Do livro Anáguas
Carta a um amante de qualquer época
Sempre me surpreendi com as pessoas que sentem solidão.
E, povoada como sou, me perguntei muitas vezes que solidão era aquela. Solidão de quê, de quem, de onde. Solidão não existe só.
Solidão não existe simplesmente.
Solidão de alguém, sim, faz sentido.
É diferente de saudade.
Solidão de alguém também não é precisar desse alguém. É mais, é querer estar com esse alguém e não poder.
É quando a gente passa a fazer parte do outro; corpo, alma, tudo fluindo naturalmente de uma existência para outra.
É só, essa minha solidão.
Solidão particular, solidão que não ganha a palavra. Não ganha um gesto solidário, porque que é órfã de reconhecimento. Fica ali, calada no peito, sem ação. Machucando.
Pode ser solidão acompanhada, quando ainda assim se permanece só.
É uma solidão que nos inspira doída, e faz a alma da gente aparecer.
Ficamos habitáveis.
Encontrei você.
Conheci a solidão.
Solidão de você.
Eu que não sabia perguntar, pedir, ou esperar. Não é da minha natureza... Nasci sem tato, sem traquejo para a vida crua, comezinha, para as estratégias.
Livre, sei pouco sobre os cárceres que costumamos nos impor quando amamos, mas sei agora que somos capazes de fabricá-los.
Minha natureza também não me permite deduções. Sou franca, inteira, pronta!
Mas essa minha solidão me fez deduzir ao invés de simplesmente perguntar... Imaginação mal aplicada.
Tão mais fácil seria perguntar, se as respostas não fossem tão difíceis.
A verdade sempre me seduziu. Mas hoje sei que a verdade é uma deferência, é só para quem a merece.
Gosto da verdade.
Não se deve dar peso ao que não tem, nem confundir leveza com inconseqüência.
Aprendi, e isso é o traço mais terrível de alguma maturidade: dar e tirar o peso quando isso se faz necessário.
Me encantava te encontrar.
Enquanto esperava sentia um desejo único. E quando contemplava seu rosto ,sentia minha infância voltar nos meus olhos, nos meus gestos. Ficava leve, fácil, sem dor, descomplicada...

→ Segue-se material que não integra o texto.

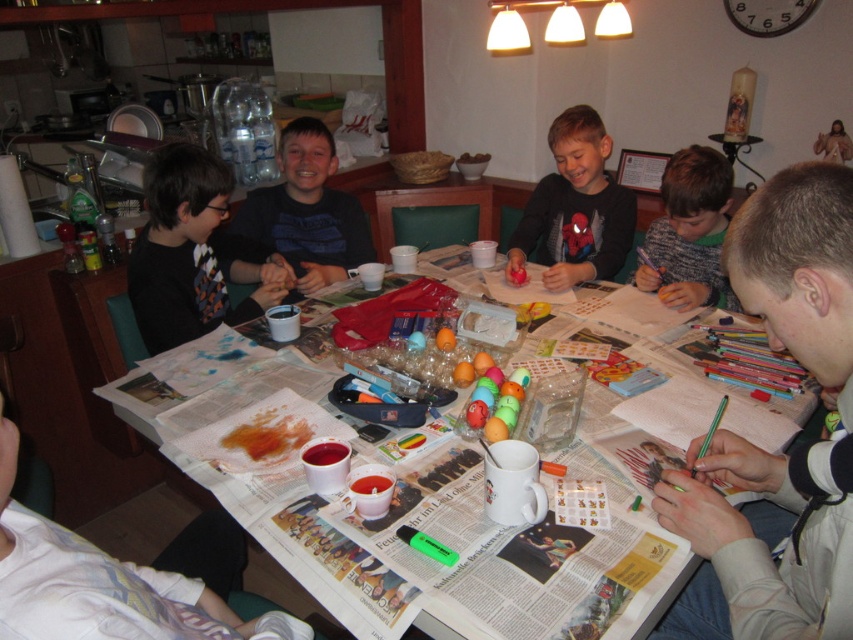
Who is positioned more to the right, white cotton shirt at lower left or knitted sweater at center?

knitted sweater at center

Does white cotton shirt at lower left come behind knitted sweater at center?

No, white cotton shirt at lower left is in front of knitted sweater at center.

Is point (189, 634) more distant than point (689, 147)?

No, (189, 634) is in front of (689, 147).

This screenshot has width=853, height=640. I want to click on white cotton shirt at lower left, so click(102, 582).

Who is positioned more to the right, striped sweater at center or newspaper-covered table at center?

newspaper-covered table at center

Identify the location of striped sweater at center. (306, 211).

Measure the distance between smooth gray shirt at lower right and knitted sweater at center.

smooth gray shirt at lower right is 37.59 inches away from knitted sweater at center.

Who is taller, smooth gray shirt at lower right or knitted sweater at center?

smooth gray shirt at lower right

You are a GUI agent. You are given a task and a screenshot of the screen. Output one action in this format:
    pyautogui.click(x=<x>, y=<y>)
    Task: Click on the smooth gray shirt at lower right
    The height and width of the screenshot is (640, 853).
    Given the screenshot: What is the action you would take?
    pyautogui.click(x=775, y=454)

The height and width of the screenshot is (640, 853). In order to click on smooth gray shirt at lower right in this screenshot , I will do `click(775, 454)`.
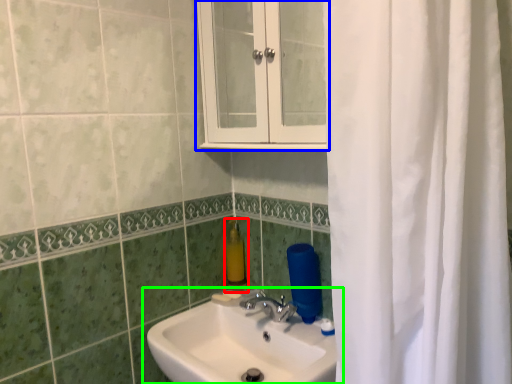
Question: Which object is positioned closest to soap dispenser (highlighted by a red box)? Select from medicine cabinet (highlighted by a blue box) and sink (highlighted by a green box).

Choices:
 (A) medicine cabinet
 (B) sink

Answer: (B)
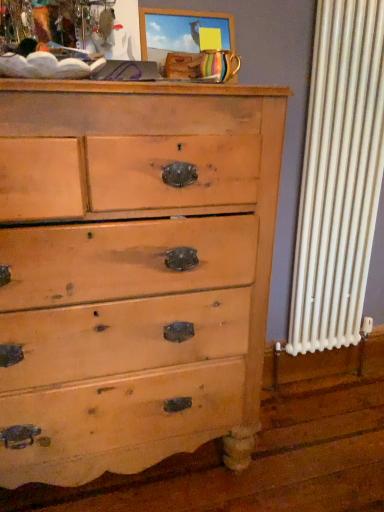
Question: Considering the relative sizes of light brown wood chest of drawers at center and wooden picture frame at upper center in the image provided, is light brown wood chest of drawers at center bigger than wooden picture frame at upper center?

Choices:
 (A) no
 (B) yes

Answer: (B)

Question: Is light brown wood chest of drawers at center aimed at wooden picture frame at upper center?

Choices:
 (A) yes
 (B) no

Answer: (B)

Question: Is light brown wood chest of drawers at center thinner than wooden picture frame at upper center?

Choices:
 (A) no
 (B) yes

Answer: (A)

Question: Is light brown wood chest of drawers at center facing away from wooden picture frame at upper center?

Choices:
 (A) yes
 (B) no

Answer: (B)

Question: Is light brown wood chest of drawers at center further to camera compared to wooden picture frame at upper center?

Choices:
 (A) yes
 (B) no

Answer: (B)

Question: From a real-world perspective, is light brown wood chest of drawers at center on wooden picture frame at upper center?

Choices:
 (A) yes
 (B) no

Answer: (B)

Question: Does wooden picture frame at upper center have a greater height compared to light brown wood chest of drawers at center?

Choices:
 (A) yes
 (B) no

Answer: (B)

Question: Are wooden picture frame at upper center and light brown wood chest of drawers at center located far from each other?

Choices:
 (A) yes
 (B) no

Answer: (B)

Question: Is wooden picture frame at upper center smaller than light brown wood chest of drawers at center?

Choices:
 (A) yes
 (B) no

Answer: (A)

Question: Can you confirm if wooden picture frame at upper center is shorter than light brown wood chest of drawers at center?

Choices:
 (A) no
 (B) yes

Answer: (B)

Question: From a real-world perspective, is wooden picture frame at upper center on light brown wood chest of drawers at center?

Choices:
 (A) yes
 (B) no

Answer: (A)

Question: Is wooden picture frame at upper center to the left of light brown wood chest of drawers at center from the viewer's perspective?

Choices:
 (A) no
 (B) yes

Answer: (A)

Question: Based on their positions, is wooden picture frame at upper center located to the left or right of light brown wood chest of drawers at center?

Choices:
 (A) right
 (B) left

Answer: (A)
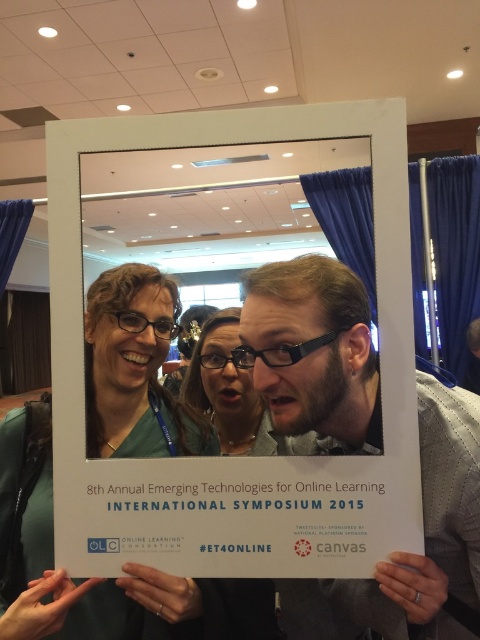
From the picture: Measure the distance from white paper at center to matte black glasses at center.

The distance of white paper at center from matte black glasses at center is 5.44 feet.

Is white paper at center further to camera compared to matte black glasses at center?

Yes, white paper at center is further from the viewer.

What do you see at coordinates (203, 385) in the screenshot? Image resolution: width=480 pixels, height=640 pixels. I see `white paper at center` at bounding box center [203, 385].

You are a GUI agent. You are given a task and a screenshot of the screen. Output one action in this format:
    pyautogui.click(x=<x>, y=<y>)
    Task: Click on the white paper at center
    This screenshot has width=480, height=640.
    Given the screenshot: What is the action you would take?
    pyautogui.click(x=203, y=385)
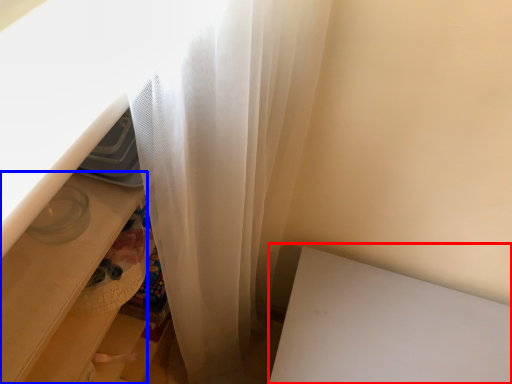
Question: Which of the following is the farthest to the observer, table (highlighted by a red box) or drawer (highlighted by a blue box)?

Choices:
 (A) table
 (B) drawer

Answer: (A)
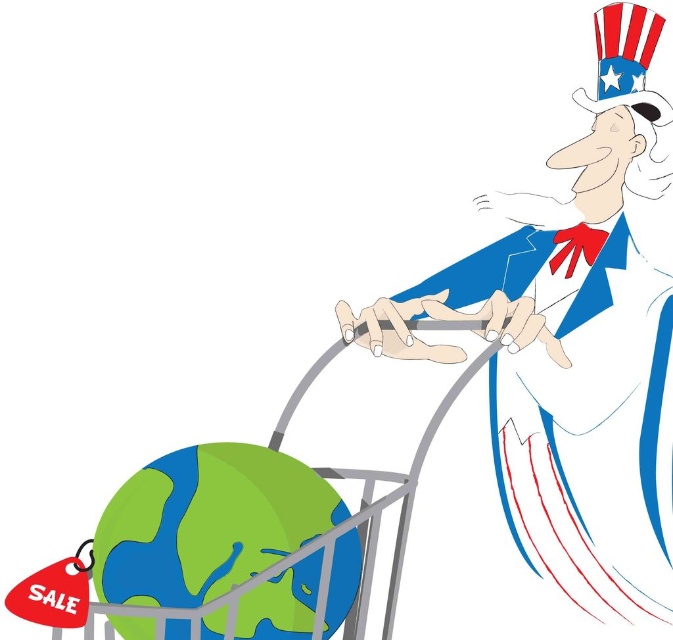
Question: Is white paper man at right positioned before metallic gray trolley at lower left?

Choices:
 (A) no
 (B) yes

Answer: (A)

Question: Which of these objects is positioned farthest from the metallic gray trolley at lower left?

Choices:
 (A) white paper man at right
 (B) green matte globe at lower left

Answer: (A)

Question: In this image, where is green matte globe at lower left located relative to metallic gray trolley at lower left?

Choices:
 (A) above
 (B) below

Answer: (B)

Question: Can you confirm if green matte globe at lower left is wider than metallic gray trolley at lower left?

Choices:
 (A) no
 (B) yes

Answer: (A)

Question: Which is nearer to the green matte globe at lower left?

Choices:
 (A) metallic gray trolley at lower left
 (B) white paper man at right

Answer: (A)

Question: Which object is closer to the camera taking this photo?

Choices:
 (A) green matte globe at lower left
 (B) white paper man at right

Answer: (A)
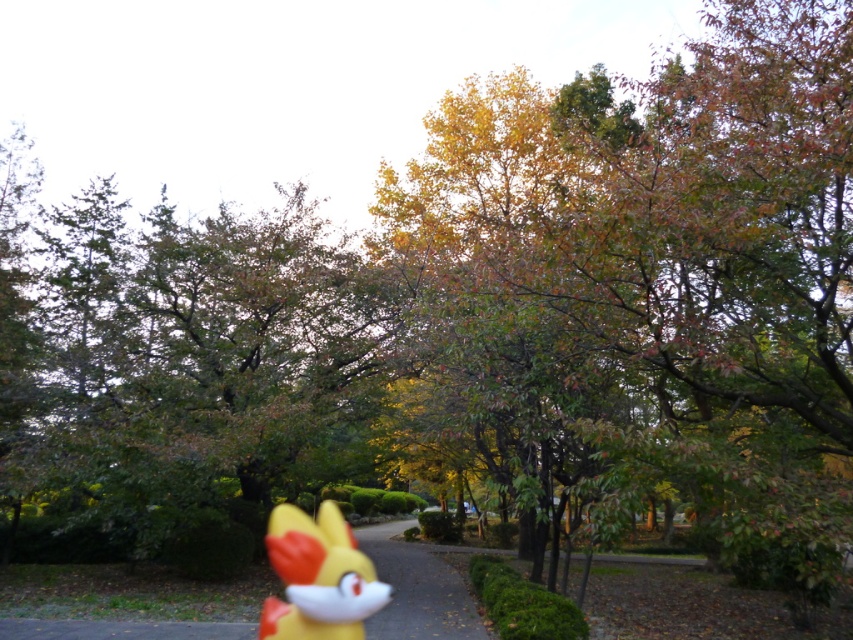
Question: Which point is farther to the camera?

Choices:
 (A) yellow matte toy at center
 (B) yellow plastic toy at center

Answer: (A)

Question: Does yellow plastic toy at center appear on the right side of yellow matte toy at center?

Choices:
 (A) no
 (B) yes

Answer: (A)

Question: Which object is farther from the camera taking this photo?

Choices:
 (A) yellow matte toy at center
 (B) yellow plastic toy at center

Answer: (A)

Question: Does yellow plastic toy at center come in front of yellow matte toy at center?

Choices:
 (A) yes
 (B) no

Answer: (A)

Question: Which object is closer to the camera taking this photo?

Choices:
 (A) yellow matte toy at center
 (B) yellow plastic toy at center

Answer: (B)

Question: Does yellow plastic toy at center come in front of yellow matte toy at center?

Choices:
 (A) yes
 (B) no

Answer: (A)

Agora o constrangimento... de repente. Não sou convidada a sua vida, sou espectadora passiva, mas enfeitiçada e seduzida . Deslocada de você, que me é tão presente, que faz parte do que me tornei.
Acreditei que a melhor parte de amar era misturarem-se os dois. Incorporar qualidades, defeitos, manias, virtudes. Apoderar-se, gentilmente, das frases, das histórias, das memórias. Um consentir amoroso dos plágios mais ostensivos, numa forma de admiração mútua.
E o tempo foi passando...
Eu sempre intensa e você levemente preocupado.

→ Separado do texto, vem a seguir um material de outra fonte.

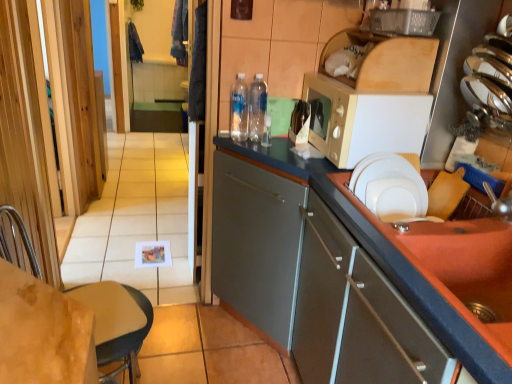
Question: Should I look upward or downward to see matte gray cabinet at right, which is the 1th cabinetry in front-to-back order?

Choices:
 (A) up
 (B) down

Answer: (B)

Question: Does matte gray cabinet at right, marked as the first cabinetry in a back-to-front arrangement, have a greater height compared to dark blue fabric at upper left, the 2th laundry from the right?

Choices:
 (A) no
 (B) yes

Answer: (B)

Question: Is matte gray cabinet at right, which is counted as the second cabinetry, starting from the front, shorter than dark blue fabric at upper left, arranged as the 1th laundry when viewed from the back?

Choices:
 (A) no
 (B) yes

Answer: (A)

Question: Is matte gray cabinet at right, marked as the first cabinetry in a back-to-front arrangement, bigger than dark blue fabric at upper left, the 2th laundry from the right?

Choices:
 (A) yes
 (B) no

Answer: (A)

Question: Can you confirm if matte gray cabinet at right, which is counted as the second cabinetry, starting from the front, is wider than dark blue fabric at upper left, the first laundry viewed from the left?

Choices:
 (A) yes
 (B) no

Answer: (A)

Question: From a real-world perspective, is matte gray cabinet at right, which is counted as the second cabinetry, starting from the front, positioned over dark blue fabric at upper left, the 2th laundry from the right, based on gravity?

Choices:
 (A) no
 (B) yes

Answer: (A)

Question: Is dark blue fabric at upper left, the second laundry when ordered from front to back, at the back of matte gray cabinet at right, which is counted as the second cabinetry, starting from the front?

Choices:
 (A) no
 (B) yes

Answer: (A)

Question: Is dark blue fabric at upper left, the second laundry when ordered from front to back, smaller than light brown leather chair at lower left?

Choices:
 (A) yes
 (B) no

Answer: (A)

Question: Considering the relative positions of dark blue fabric at upper left, the first laundry viewed from the left, and light brown leather chair at lower left in the image provided, is dark blue fabric at upper left, the first laundry viewed from the left, to the right of light brown leather chair at lower left from the viewer's perspective?

Choices:
 (A) yes
 (B) no

Answer: (B)

Question: Is dark blue fabric at upper left, the 2th laundry from the right, far away from light brown leather chair at lower left?

Choices:
 (A) no
 (B) yes

Answer: (B)

Question: Is dark blue fabric at upper left, arranged as the 1th laundry when viewed from the back, touching light brown leather chair at lower left?

Choices:
 (A) yes
 (B) no

Answer: (B)

Question: From a real-world perspective, is dark blue fabric at upper left, the 2th laundry from the right, located beneath light brown leather chair at lower left?

Choices:
 (A) yes
 (B) no

Answer: (B)

Question: Is dark blue fabric at upper left, arranged as the 1th laundry when viewed from the back, surrounding light brown leather chair at lower left?

Choices:
 (A) no
 (B) yes

Answer: (A)

Question: From the image's perspective, is clear plastic bottles at center, which appears as the second bottle when viewed from the right, beneath blue fabric laundry at upper left, the 2th laundry positioned from the left?

Choices:
 (A) no
 (B) yes

Answer: (B)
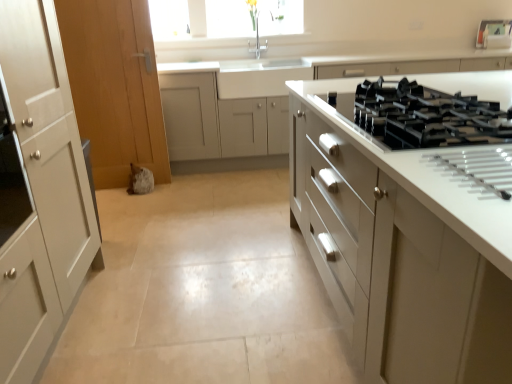
Question: Is the depth of white glossy cabinet at right, the first cabinetry viewed from the front, greater than that of black glass gas stove at right?

Choices:
 (A) yes
 (B) no

Answer: (B)

Question: Does white glossy cabinet at right, the second cabinetry viewed from the back, appear on the left side of black glass gas stove at right?

Choices:
 (A) yes
 (B) no

Answer: (B)

Question: Is white glossy cabinet at right, the first cabinetry viewed from the front, completely or partially outside of black glass gas stove at right?

Choices:
 (A) yes
 (B) no

Answer: (A)

Question: Does white glossy cabinet at right, the first cabinetry viewed from the front, lie in front of black glass gas stove at right?

Choices:
 (A) yes
 (B) no

Answer: (A)

Question: From the image's perspective, is white glossy cabinet at right, the first cabinetry viewed from the front, below black glass gas stove at right?

Choices:
 (A) yes
 (B) no

Answer: (A)

Question: Is white glossy cabinet at right, the first cabinetry viewed from the front, facing away from black glass gas stove at right?

Choices:
 (A) no
 (B) yes

Answer: (A)

Question: Is white glossy cabinet at right, the second cabinetry viewed from the back, facing towards white glossy cabinetry at center, which is the second cabinetry in front-to-back order?

Choices:
 (A) yes
 (B) no

Answer: (B)

Question: Does white glossy cabinet at right, the second cabinetry viewed from the back, contain white glossy cabinetry at center, the first cabinetry in the back-to-front sequence?

Choices:
 (A) no
 (B) yes

Answer: (A)

Question: Is white glossy cabinet at right, the second cabinetry viewed from the back, positioned beyond the bounds of white glossy cabinetry at center, the first cabinetry in the back-to-front sequence?

Choices:
 (A) yes
 (B) no

Answer: (A)

Question: Is white glossy cabinet at right, the second cabinetry viewed from the back, thinner than white glossy cabinetry at center, the first cabinetry in the back-to-front sequence?

Choices:
 (A) yes
 (B) no

Answer: (B)

Question: From the image's perspective, is white glossy cabinet at right, the second cabinetry viewed from the back, beneath white glossy cabinetry at center, which is the second cabinetry in front-to-back order?

Choices:
 (A) yes
 (B) no

Answer: (A)

Question: Considering the relative positions of white glossy cabinet at right, the first cabinetry viewed from the front, and white glossy cabinetry at center, which is the second cabinetry in front-to-back order, in the image provided, is white glossy cabinet at right, the first cabinetry viewed from the front, to the right of white glossy cabinetry at center, which is the second cabinetry in front-to-back order, from the viewer's perspective?

Choices:
 (A) yes
 (B) no

Answer: (A)

Question: Is the surface of black glass gas stove at right in direct contact with white glossy cabinet at right, the first cabinetry viewed from the front?

Choices:
 (A) yes
 (B) no

Answer: (B)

Flanando sobre as frases, as confissões, sobre as minhas lamúrias. Sobre as perguntas que aprendi a fazer, as cobranças que não pude evitar.
E a solidão me alcançou enquanto você itinerava descomprometido, protegido de mim por outra vida.
Não sou moderna, por isso sou tão livre. Não tenho regras, não me imponho maneiras.
Eu me importo. Importo-me em compartilhar os dias, estes que são possíveis, visíveis. Amor é estrada de ida e vinda, é reação, é fazer planos, é ter expectativas.
Amar é ter esperanças. É ser cafona, antigo.
É acordar melhor, mais feliz. É gostar de acordar.
De repente fui arrebatada por essa solidão imensa.
E o amor que tanto me fragiliza também me fortalece memória eternizada.
Deduções... Enquanto sigo povoando novamente minha vida.
E um grande vazio vai se abrindo no centro do meu corpo, no lugar onde o meu destino reservou para a solidão de você.
Até nosso último ou próximo encontro. Até a lucidez finalmente ganhar também meu corpo e, tristemente, me esvaziar para sempre de você.